Etaamb.openjustice.be
Arrest
gepubliceerd op 28 juli 2006

Uittreksel uit arrest nr. 76/2006 van 10 mei 2006 Rolnummer 3926 In zake : de prejudiciële vraag over artikel 4, § 2, tweede lid, van de wet van 29 juni 1964 betreffende de opschorting, het uitstel en de probatie, gesteld door het Hof Het Arbitragehof, samengesteld uit de voorzitters M. Melchior en A. Arts, en de rechters P. Mart(...)

bron
arbitragehof
numac
2006202397
pub.
28/07/2006
prom.
--
staatsblad
https://www.ejustice.just.fgov.be/cgi/article_body(...)
Document Qrcode

ARBITRAGEHOF


Uittreksel uit arrest nr. 76/2006 van 10 mei 2006 Rolnummer 3926 In zake : de prejudiciële vraag over artikel 4, § 2, tweede lid, van de wet van 29 juni 1964 betreffende de opschorting, het uitstel en de probatie, gesteld door het Hof van Cassatie.

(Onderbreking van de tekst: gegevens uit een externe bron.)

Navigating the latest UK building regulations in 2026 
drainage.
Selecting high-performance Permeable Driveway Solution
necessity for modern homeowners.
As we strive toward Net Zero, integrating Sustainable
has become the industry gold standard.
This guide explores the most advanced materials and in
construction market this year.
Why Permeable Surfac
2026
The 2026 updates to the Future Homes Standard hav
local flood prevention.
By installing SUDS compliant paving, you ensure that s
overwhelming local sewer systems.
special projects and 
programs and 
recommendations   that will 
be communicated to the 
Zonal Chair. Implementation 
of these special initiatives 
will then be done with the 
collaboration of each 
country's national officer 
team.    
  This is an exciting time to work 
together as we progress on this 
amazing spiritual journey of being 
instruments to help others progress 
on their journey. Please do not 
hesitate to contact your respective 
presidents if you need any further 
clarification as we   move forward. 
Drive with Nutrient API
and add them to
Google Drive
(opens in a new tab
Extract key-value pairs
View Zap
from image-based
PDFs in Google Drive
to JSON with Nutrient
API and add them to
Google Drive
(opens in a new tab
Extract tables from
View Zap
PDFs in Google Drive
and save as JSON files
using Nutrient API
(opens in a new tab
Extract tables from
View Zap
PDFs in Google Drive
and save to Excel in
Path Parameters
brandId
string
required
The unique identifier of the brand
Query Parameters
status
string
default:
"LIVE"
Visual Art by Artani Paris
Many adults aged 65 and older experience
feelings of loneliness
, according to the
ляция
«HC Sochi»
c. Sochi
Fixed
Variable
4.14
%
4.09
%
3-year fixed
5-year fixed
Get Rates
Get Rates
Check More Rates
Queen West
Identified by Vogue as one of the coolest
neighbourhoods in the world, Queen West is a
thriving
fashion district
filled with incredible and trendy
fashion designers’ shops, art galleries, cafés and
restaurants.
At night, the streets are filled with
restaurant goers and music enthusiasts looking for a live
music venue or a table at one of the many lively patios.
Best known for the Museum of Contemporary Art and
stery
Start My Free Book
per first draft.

Het Arbitragehof, samengesteld uit de voorzitters M. Melchior en A. Arts, en de rechters P. Martens, L. Lavrysen, A. Alen, J.-P. Snappe en J.-P. Moerman, bijgestaan door de griffier L. Potoms, onder voorzitterschap van voorzitter M. Melchior, wijst na beraad het volgende arrest : I. Onderwerp van de prejudiciële vraag en rechtspleging Bij arrest van 8 februari 2006 in zake de procureur-generaal bij het Hof van Beroep te Luik tegen C.B., waarvan de expeditie ter griffie van het Arbitragehof is ingekomen op 17 februari 2006, heeft het Hof van Cassatie de volgende prejudiciële vraag gesteld : « Schendt artikel 4, § 2, tweede lid, van de wet van 29 juni 1964 betreffende de opschorting, het uitstel en de probatie de artikelen 10 en 11 van de Grondwet, in zoverre het het hoger beroep van de procureur des Konings tegen de beschikking van de raadkamer waarbij de opschorting wordt uitgesproken, onderwerpt aan een termijn van vierentwintig uur, terwijl de burgerlijke partij, op grond van artikel 6, vierde lid, van de voormelde wet en artikel 203, § 1, van het Wetboek van Strafvordering, beschikt over een termijn van vijftien dagen om die beschikking, in zoverre daarin over haar belangen uitspraak wordt gedaan, aan te vechten ? ».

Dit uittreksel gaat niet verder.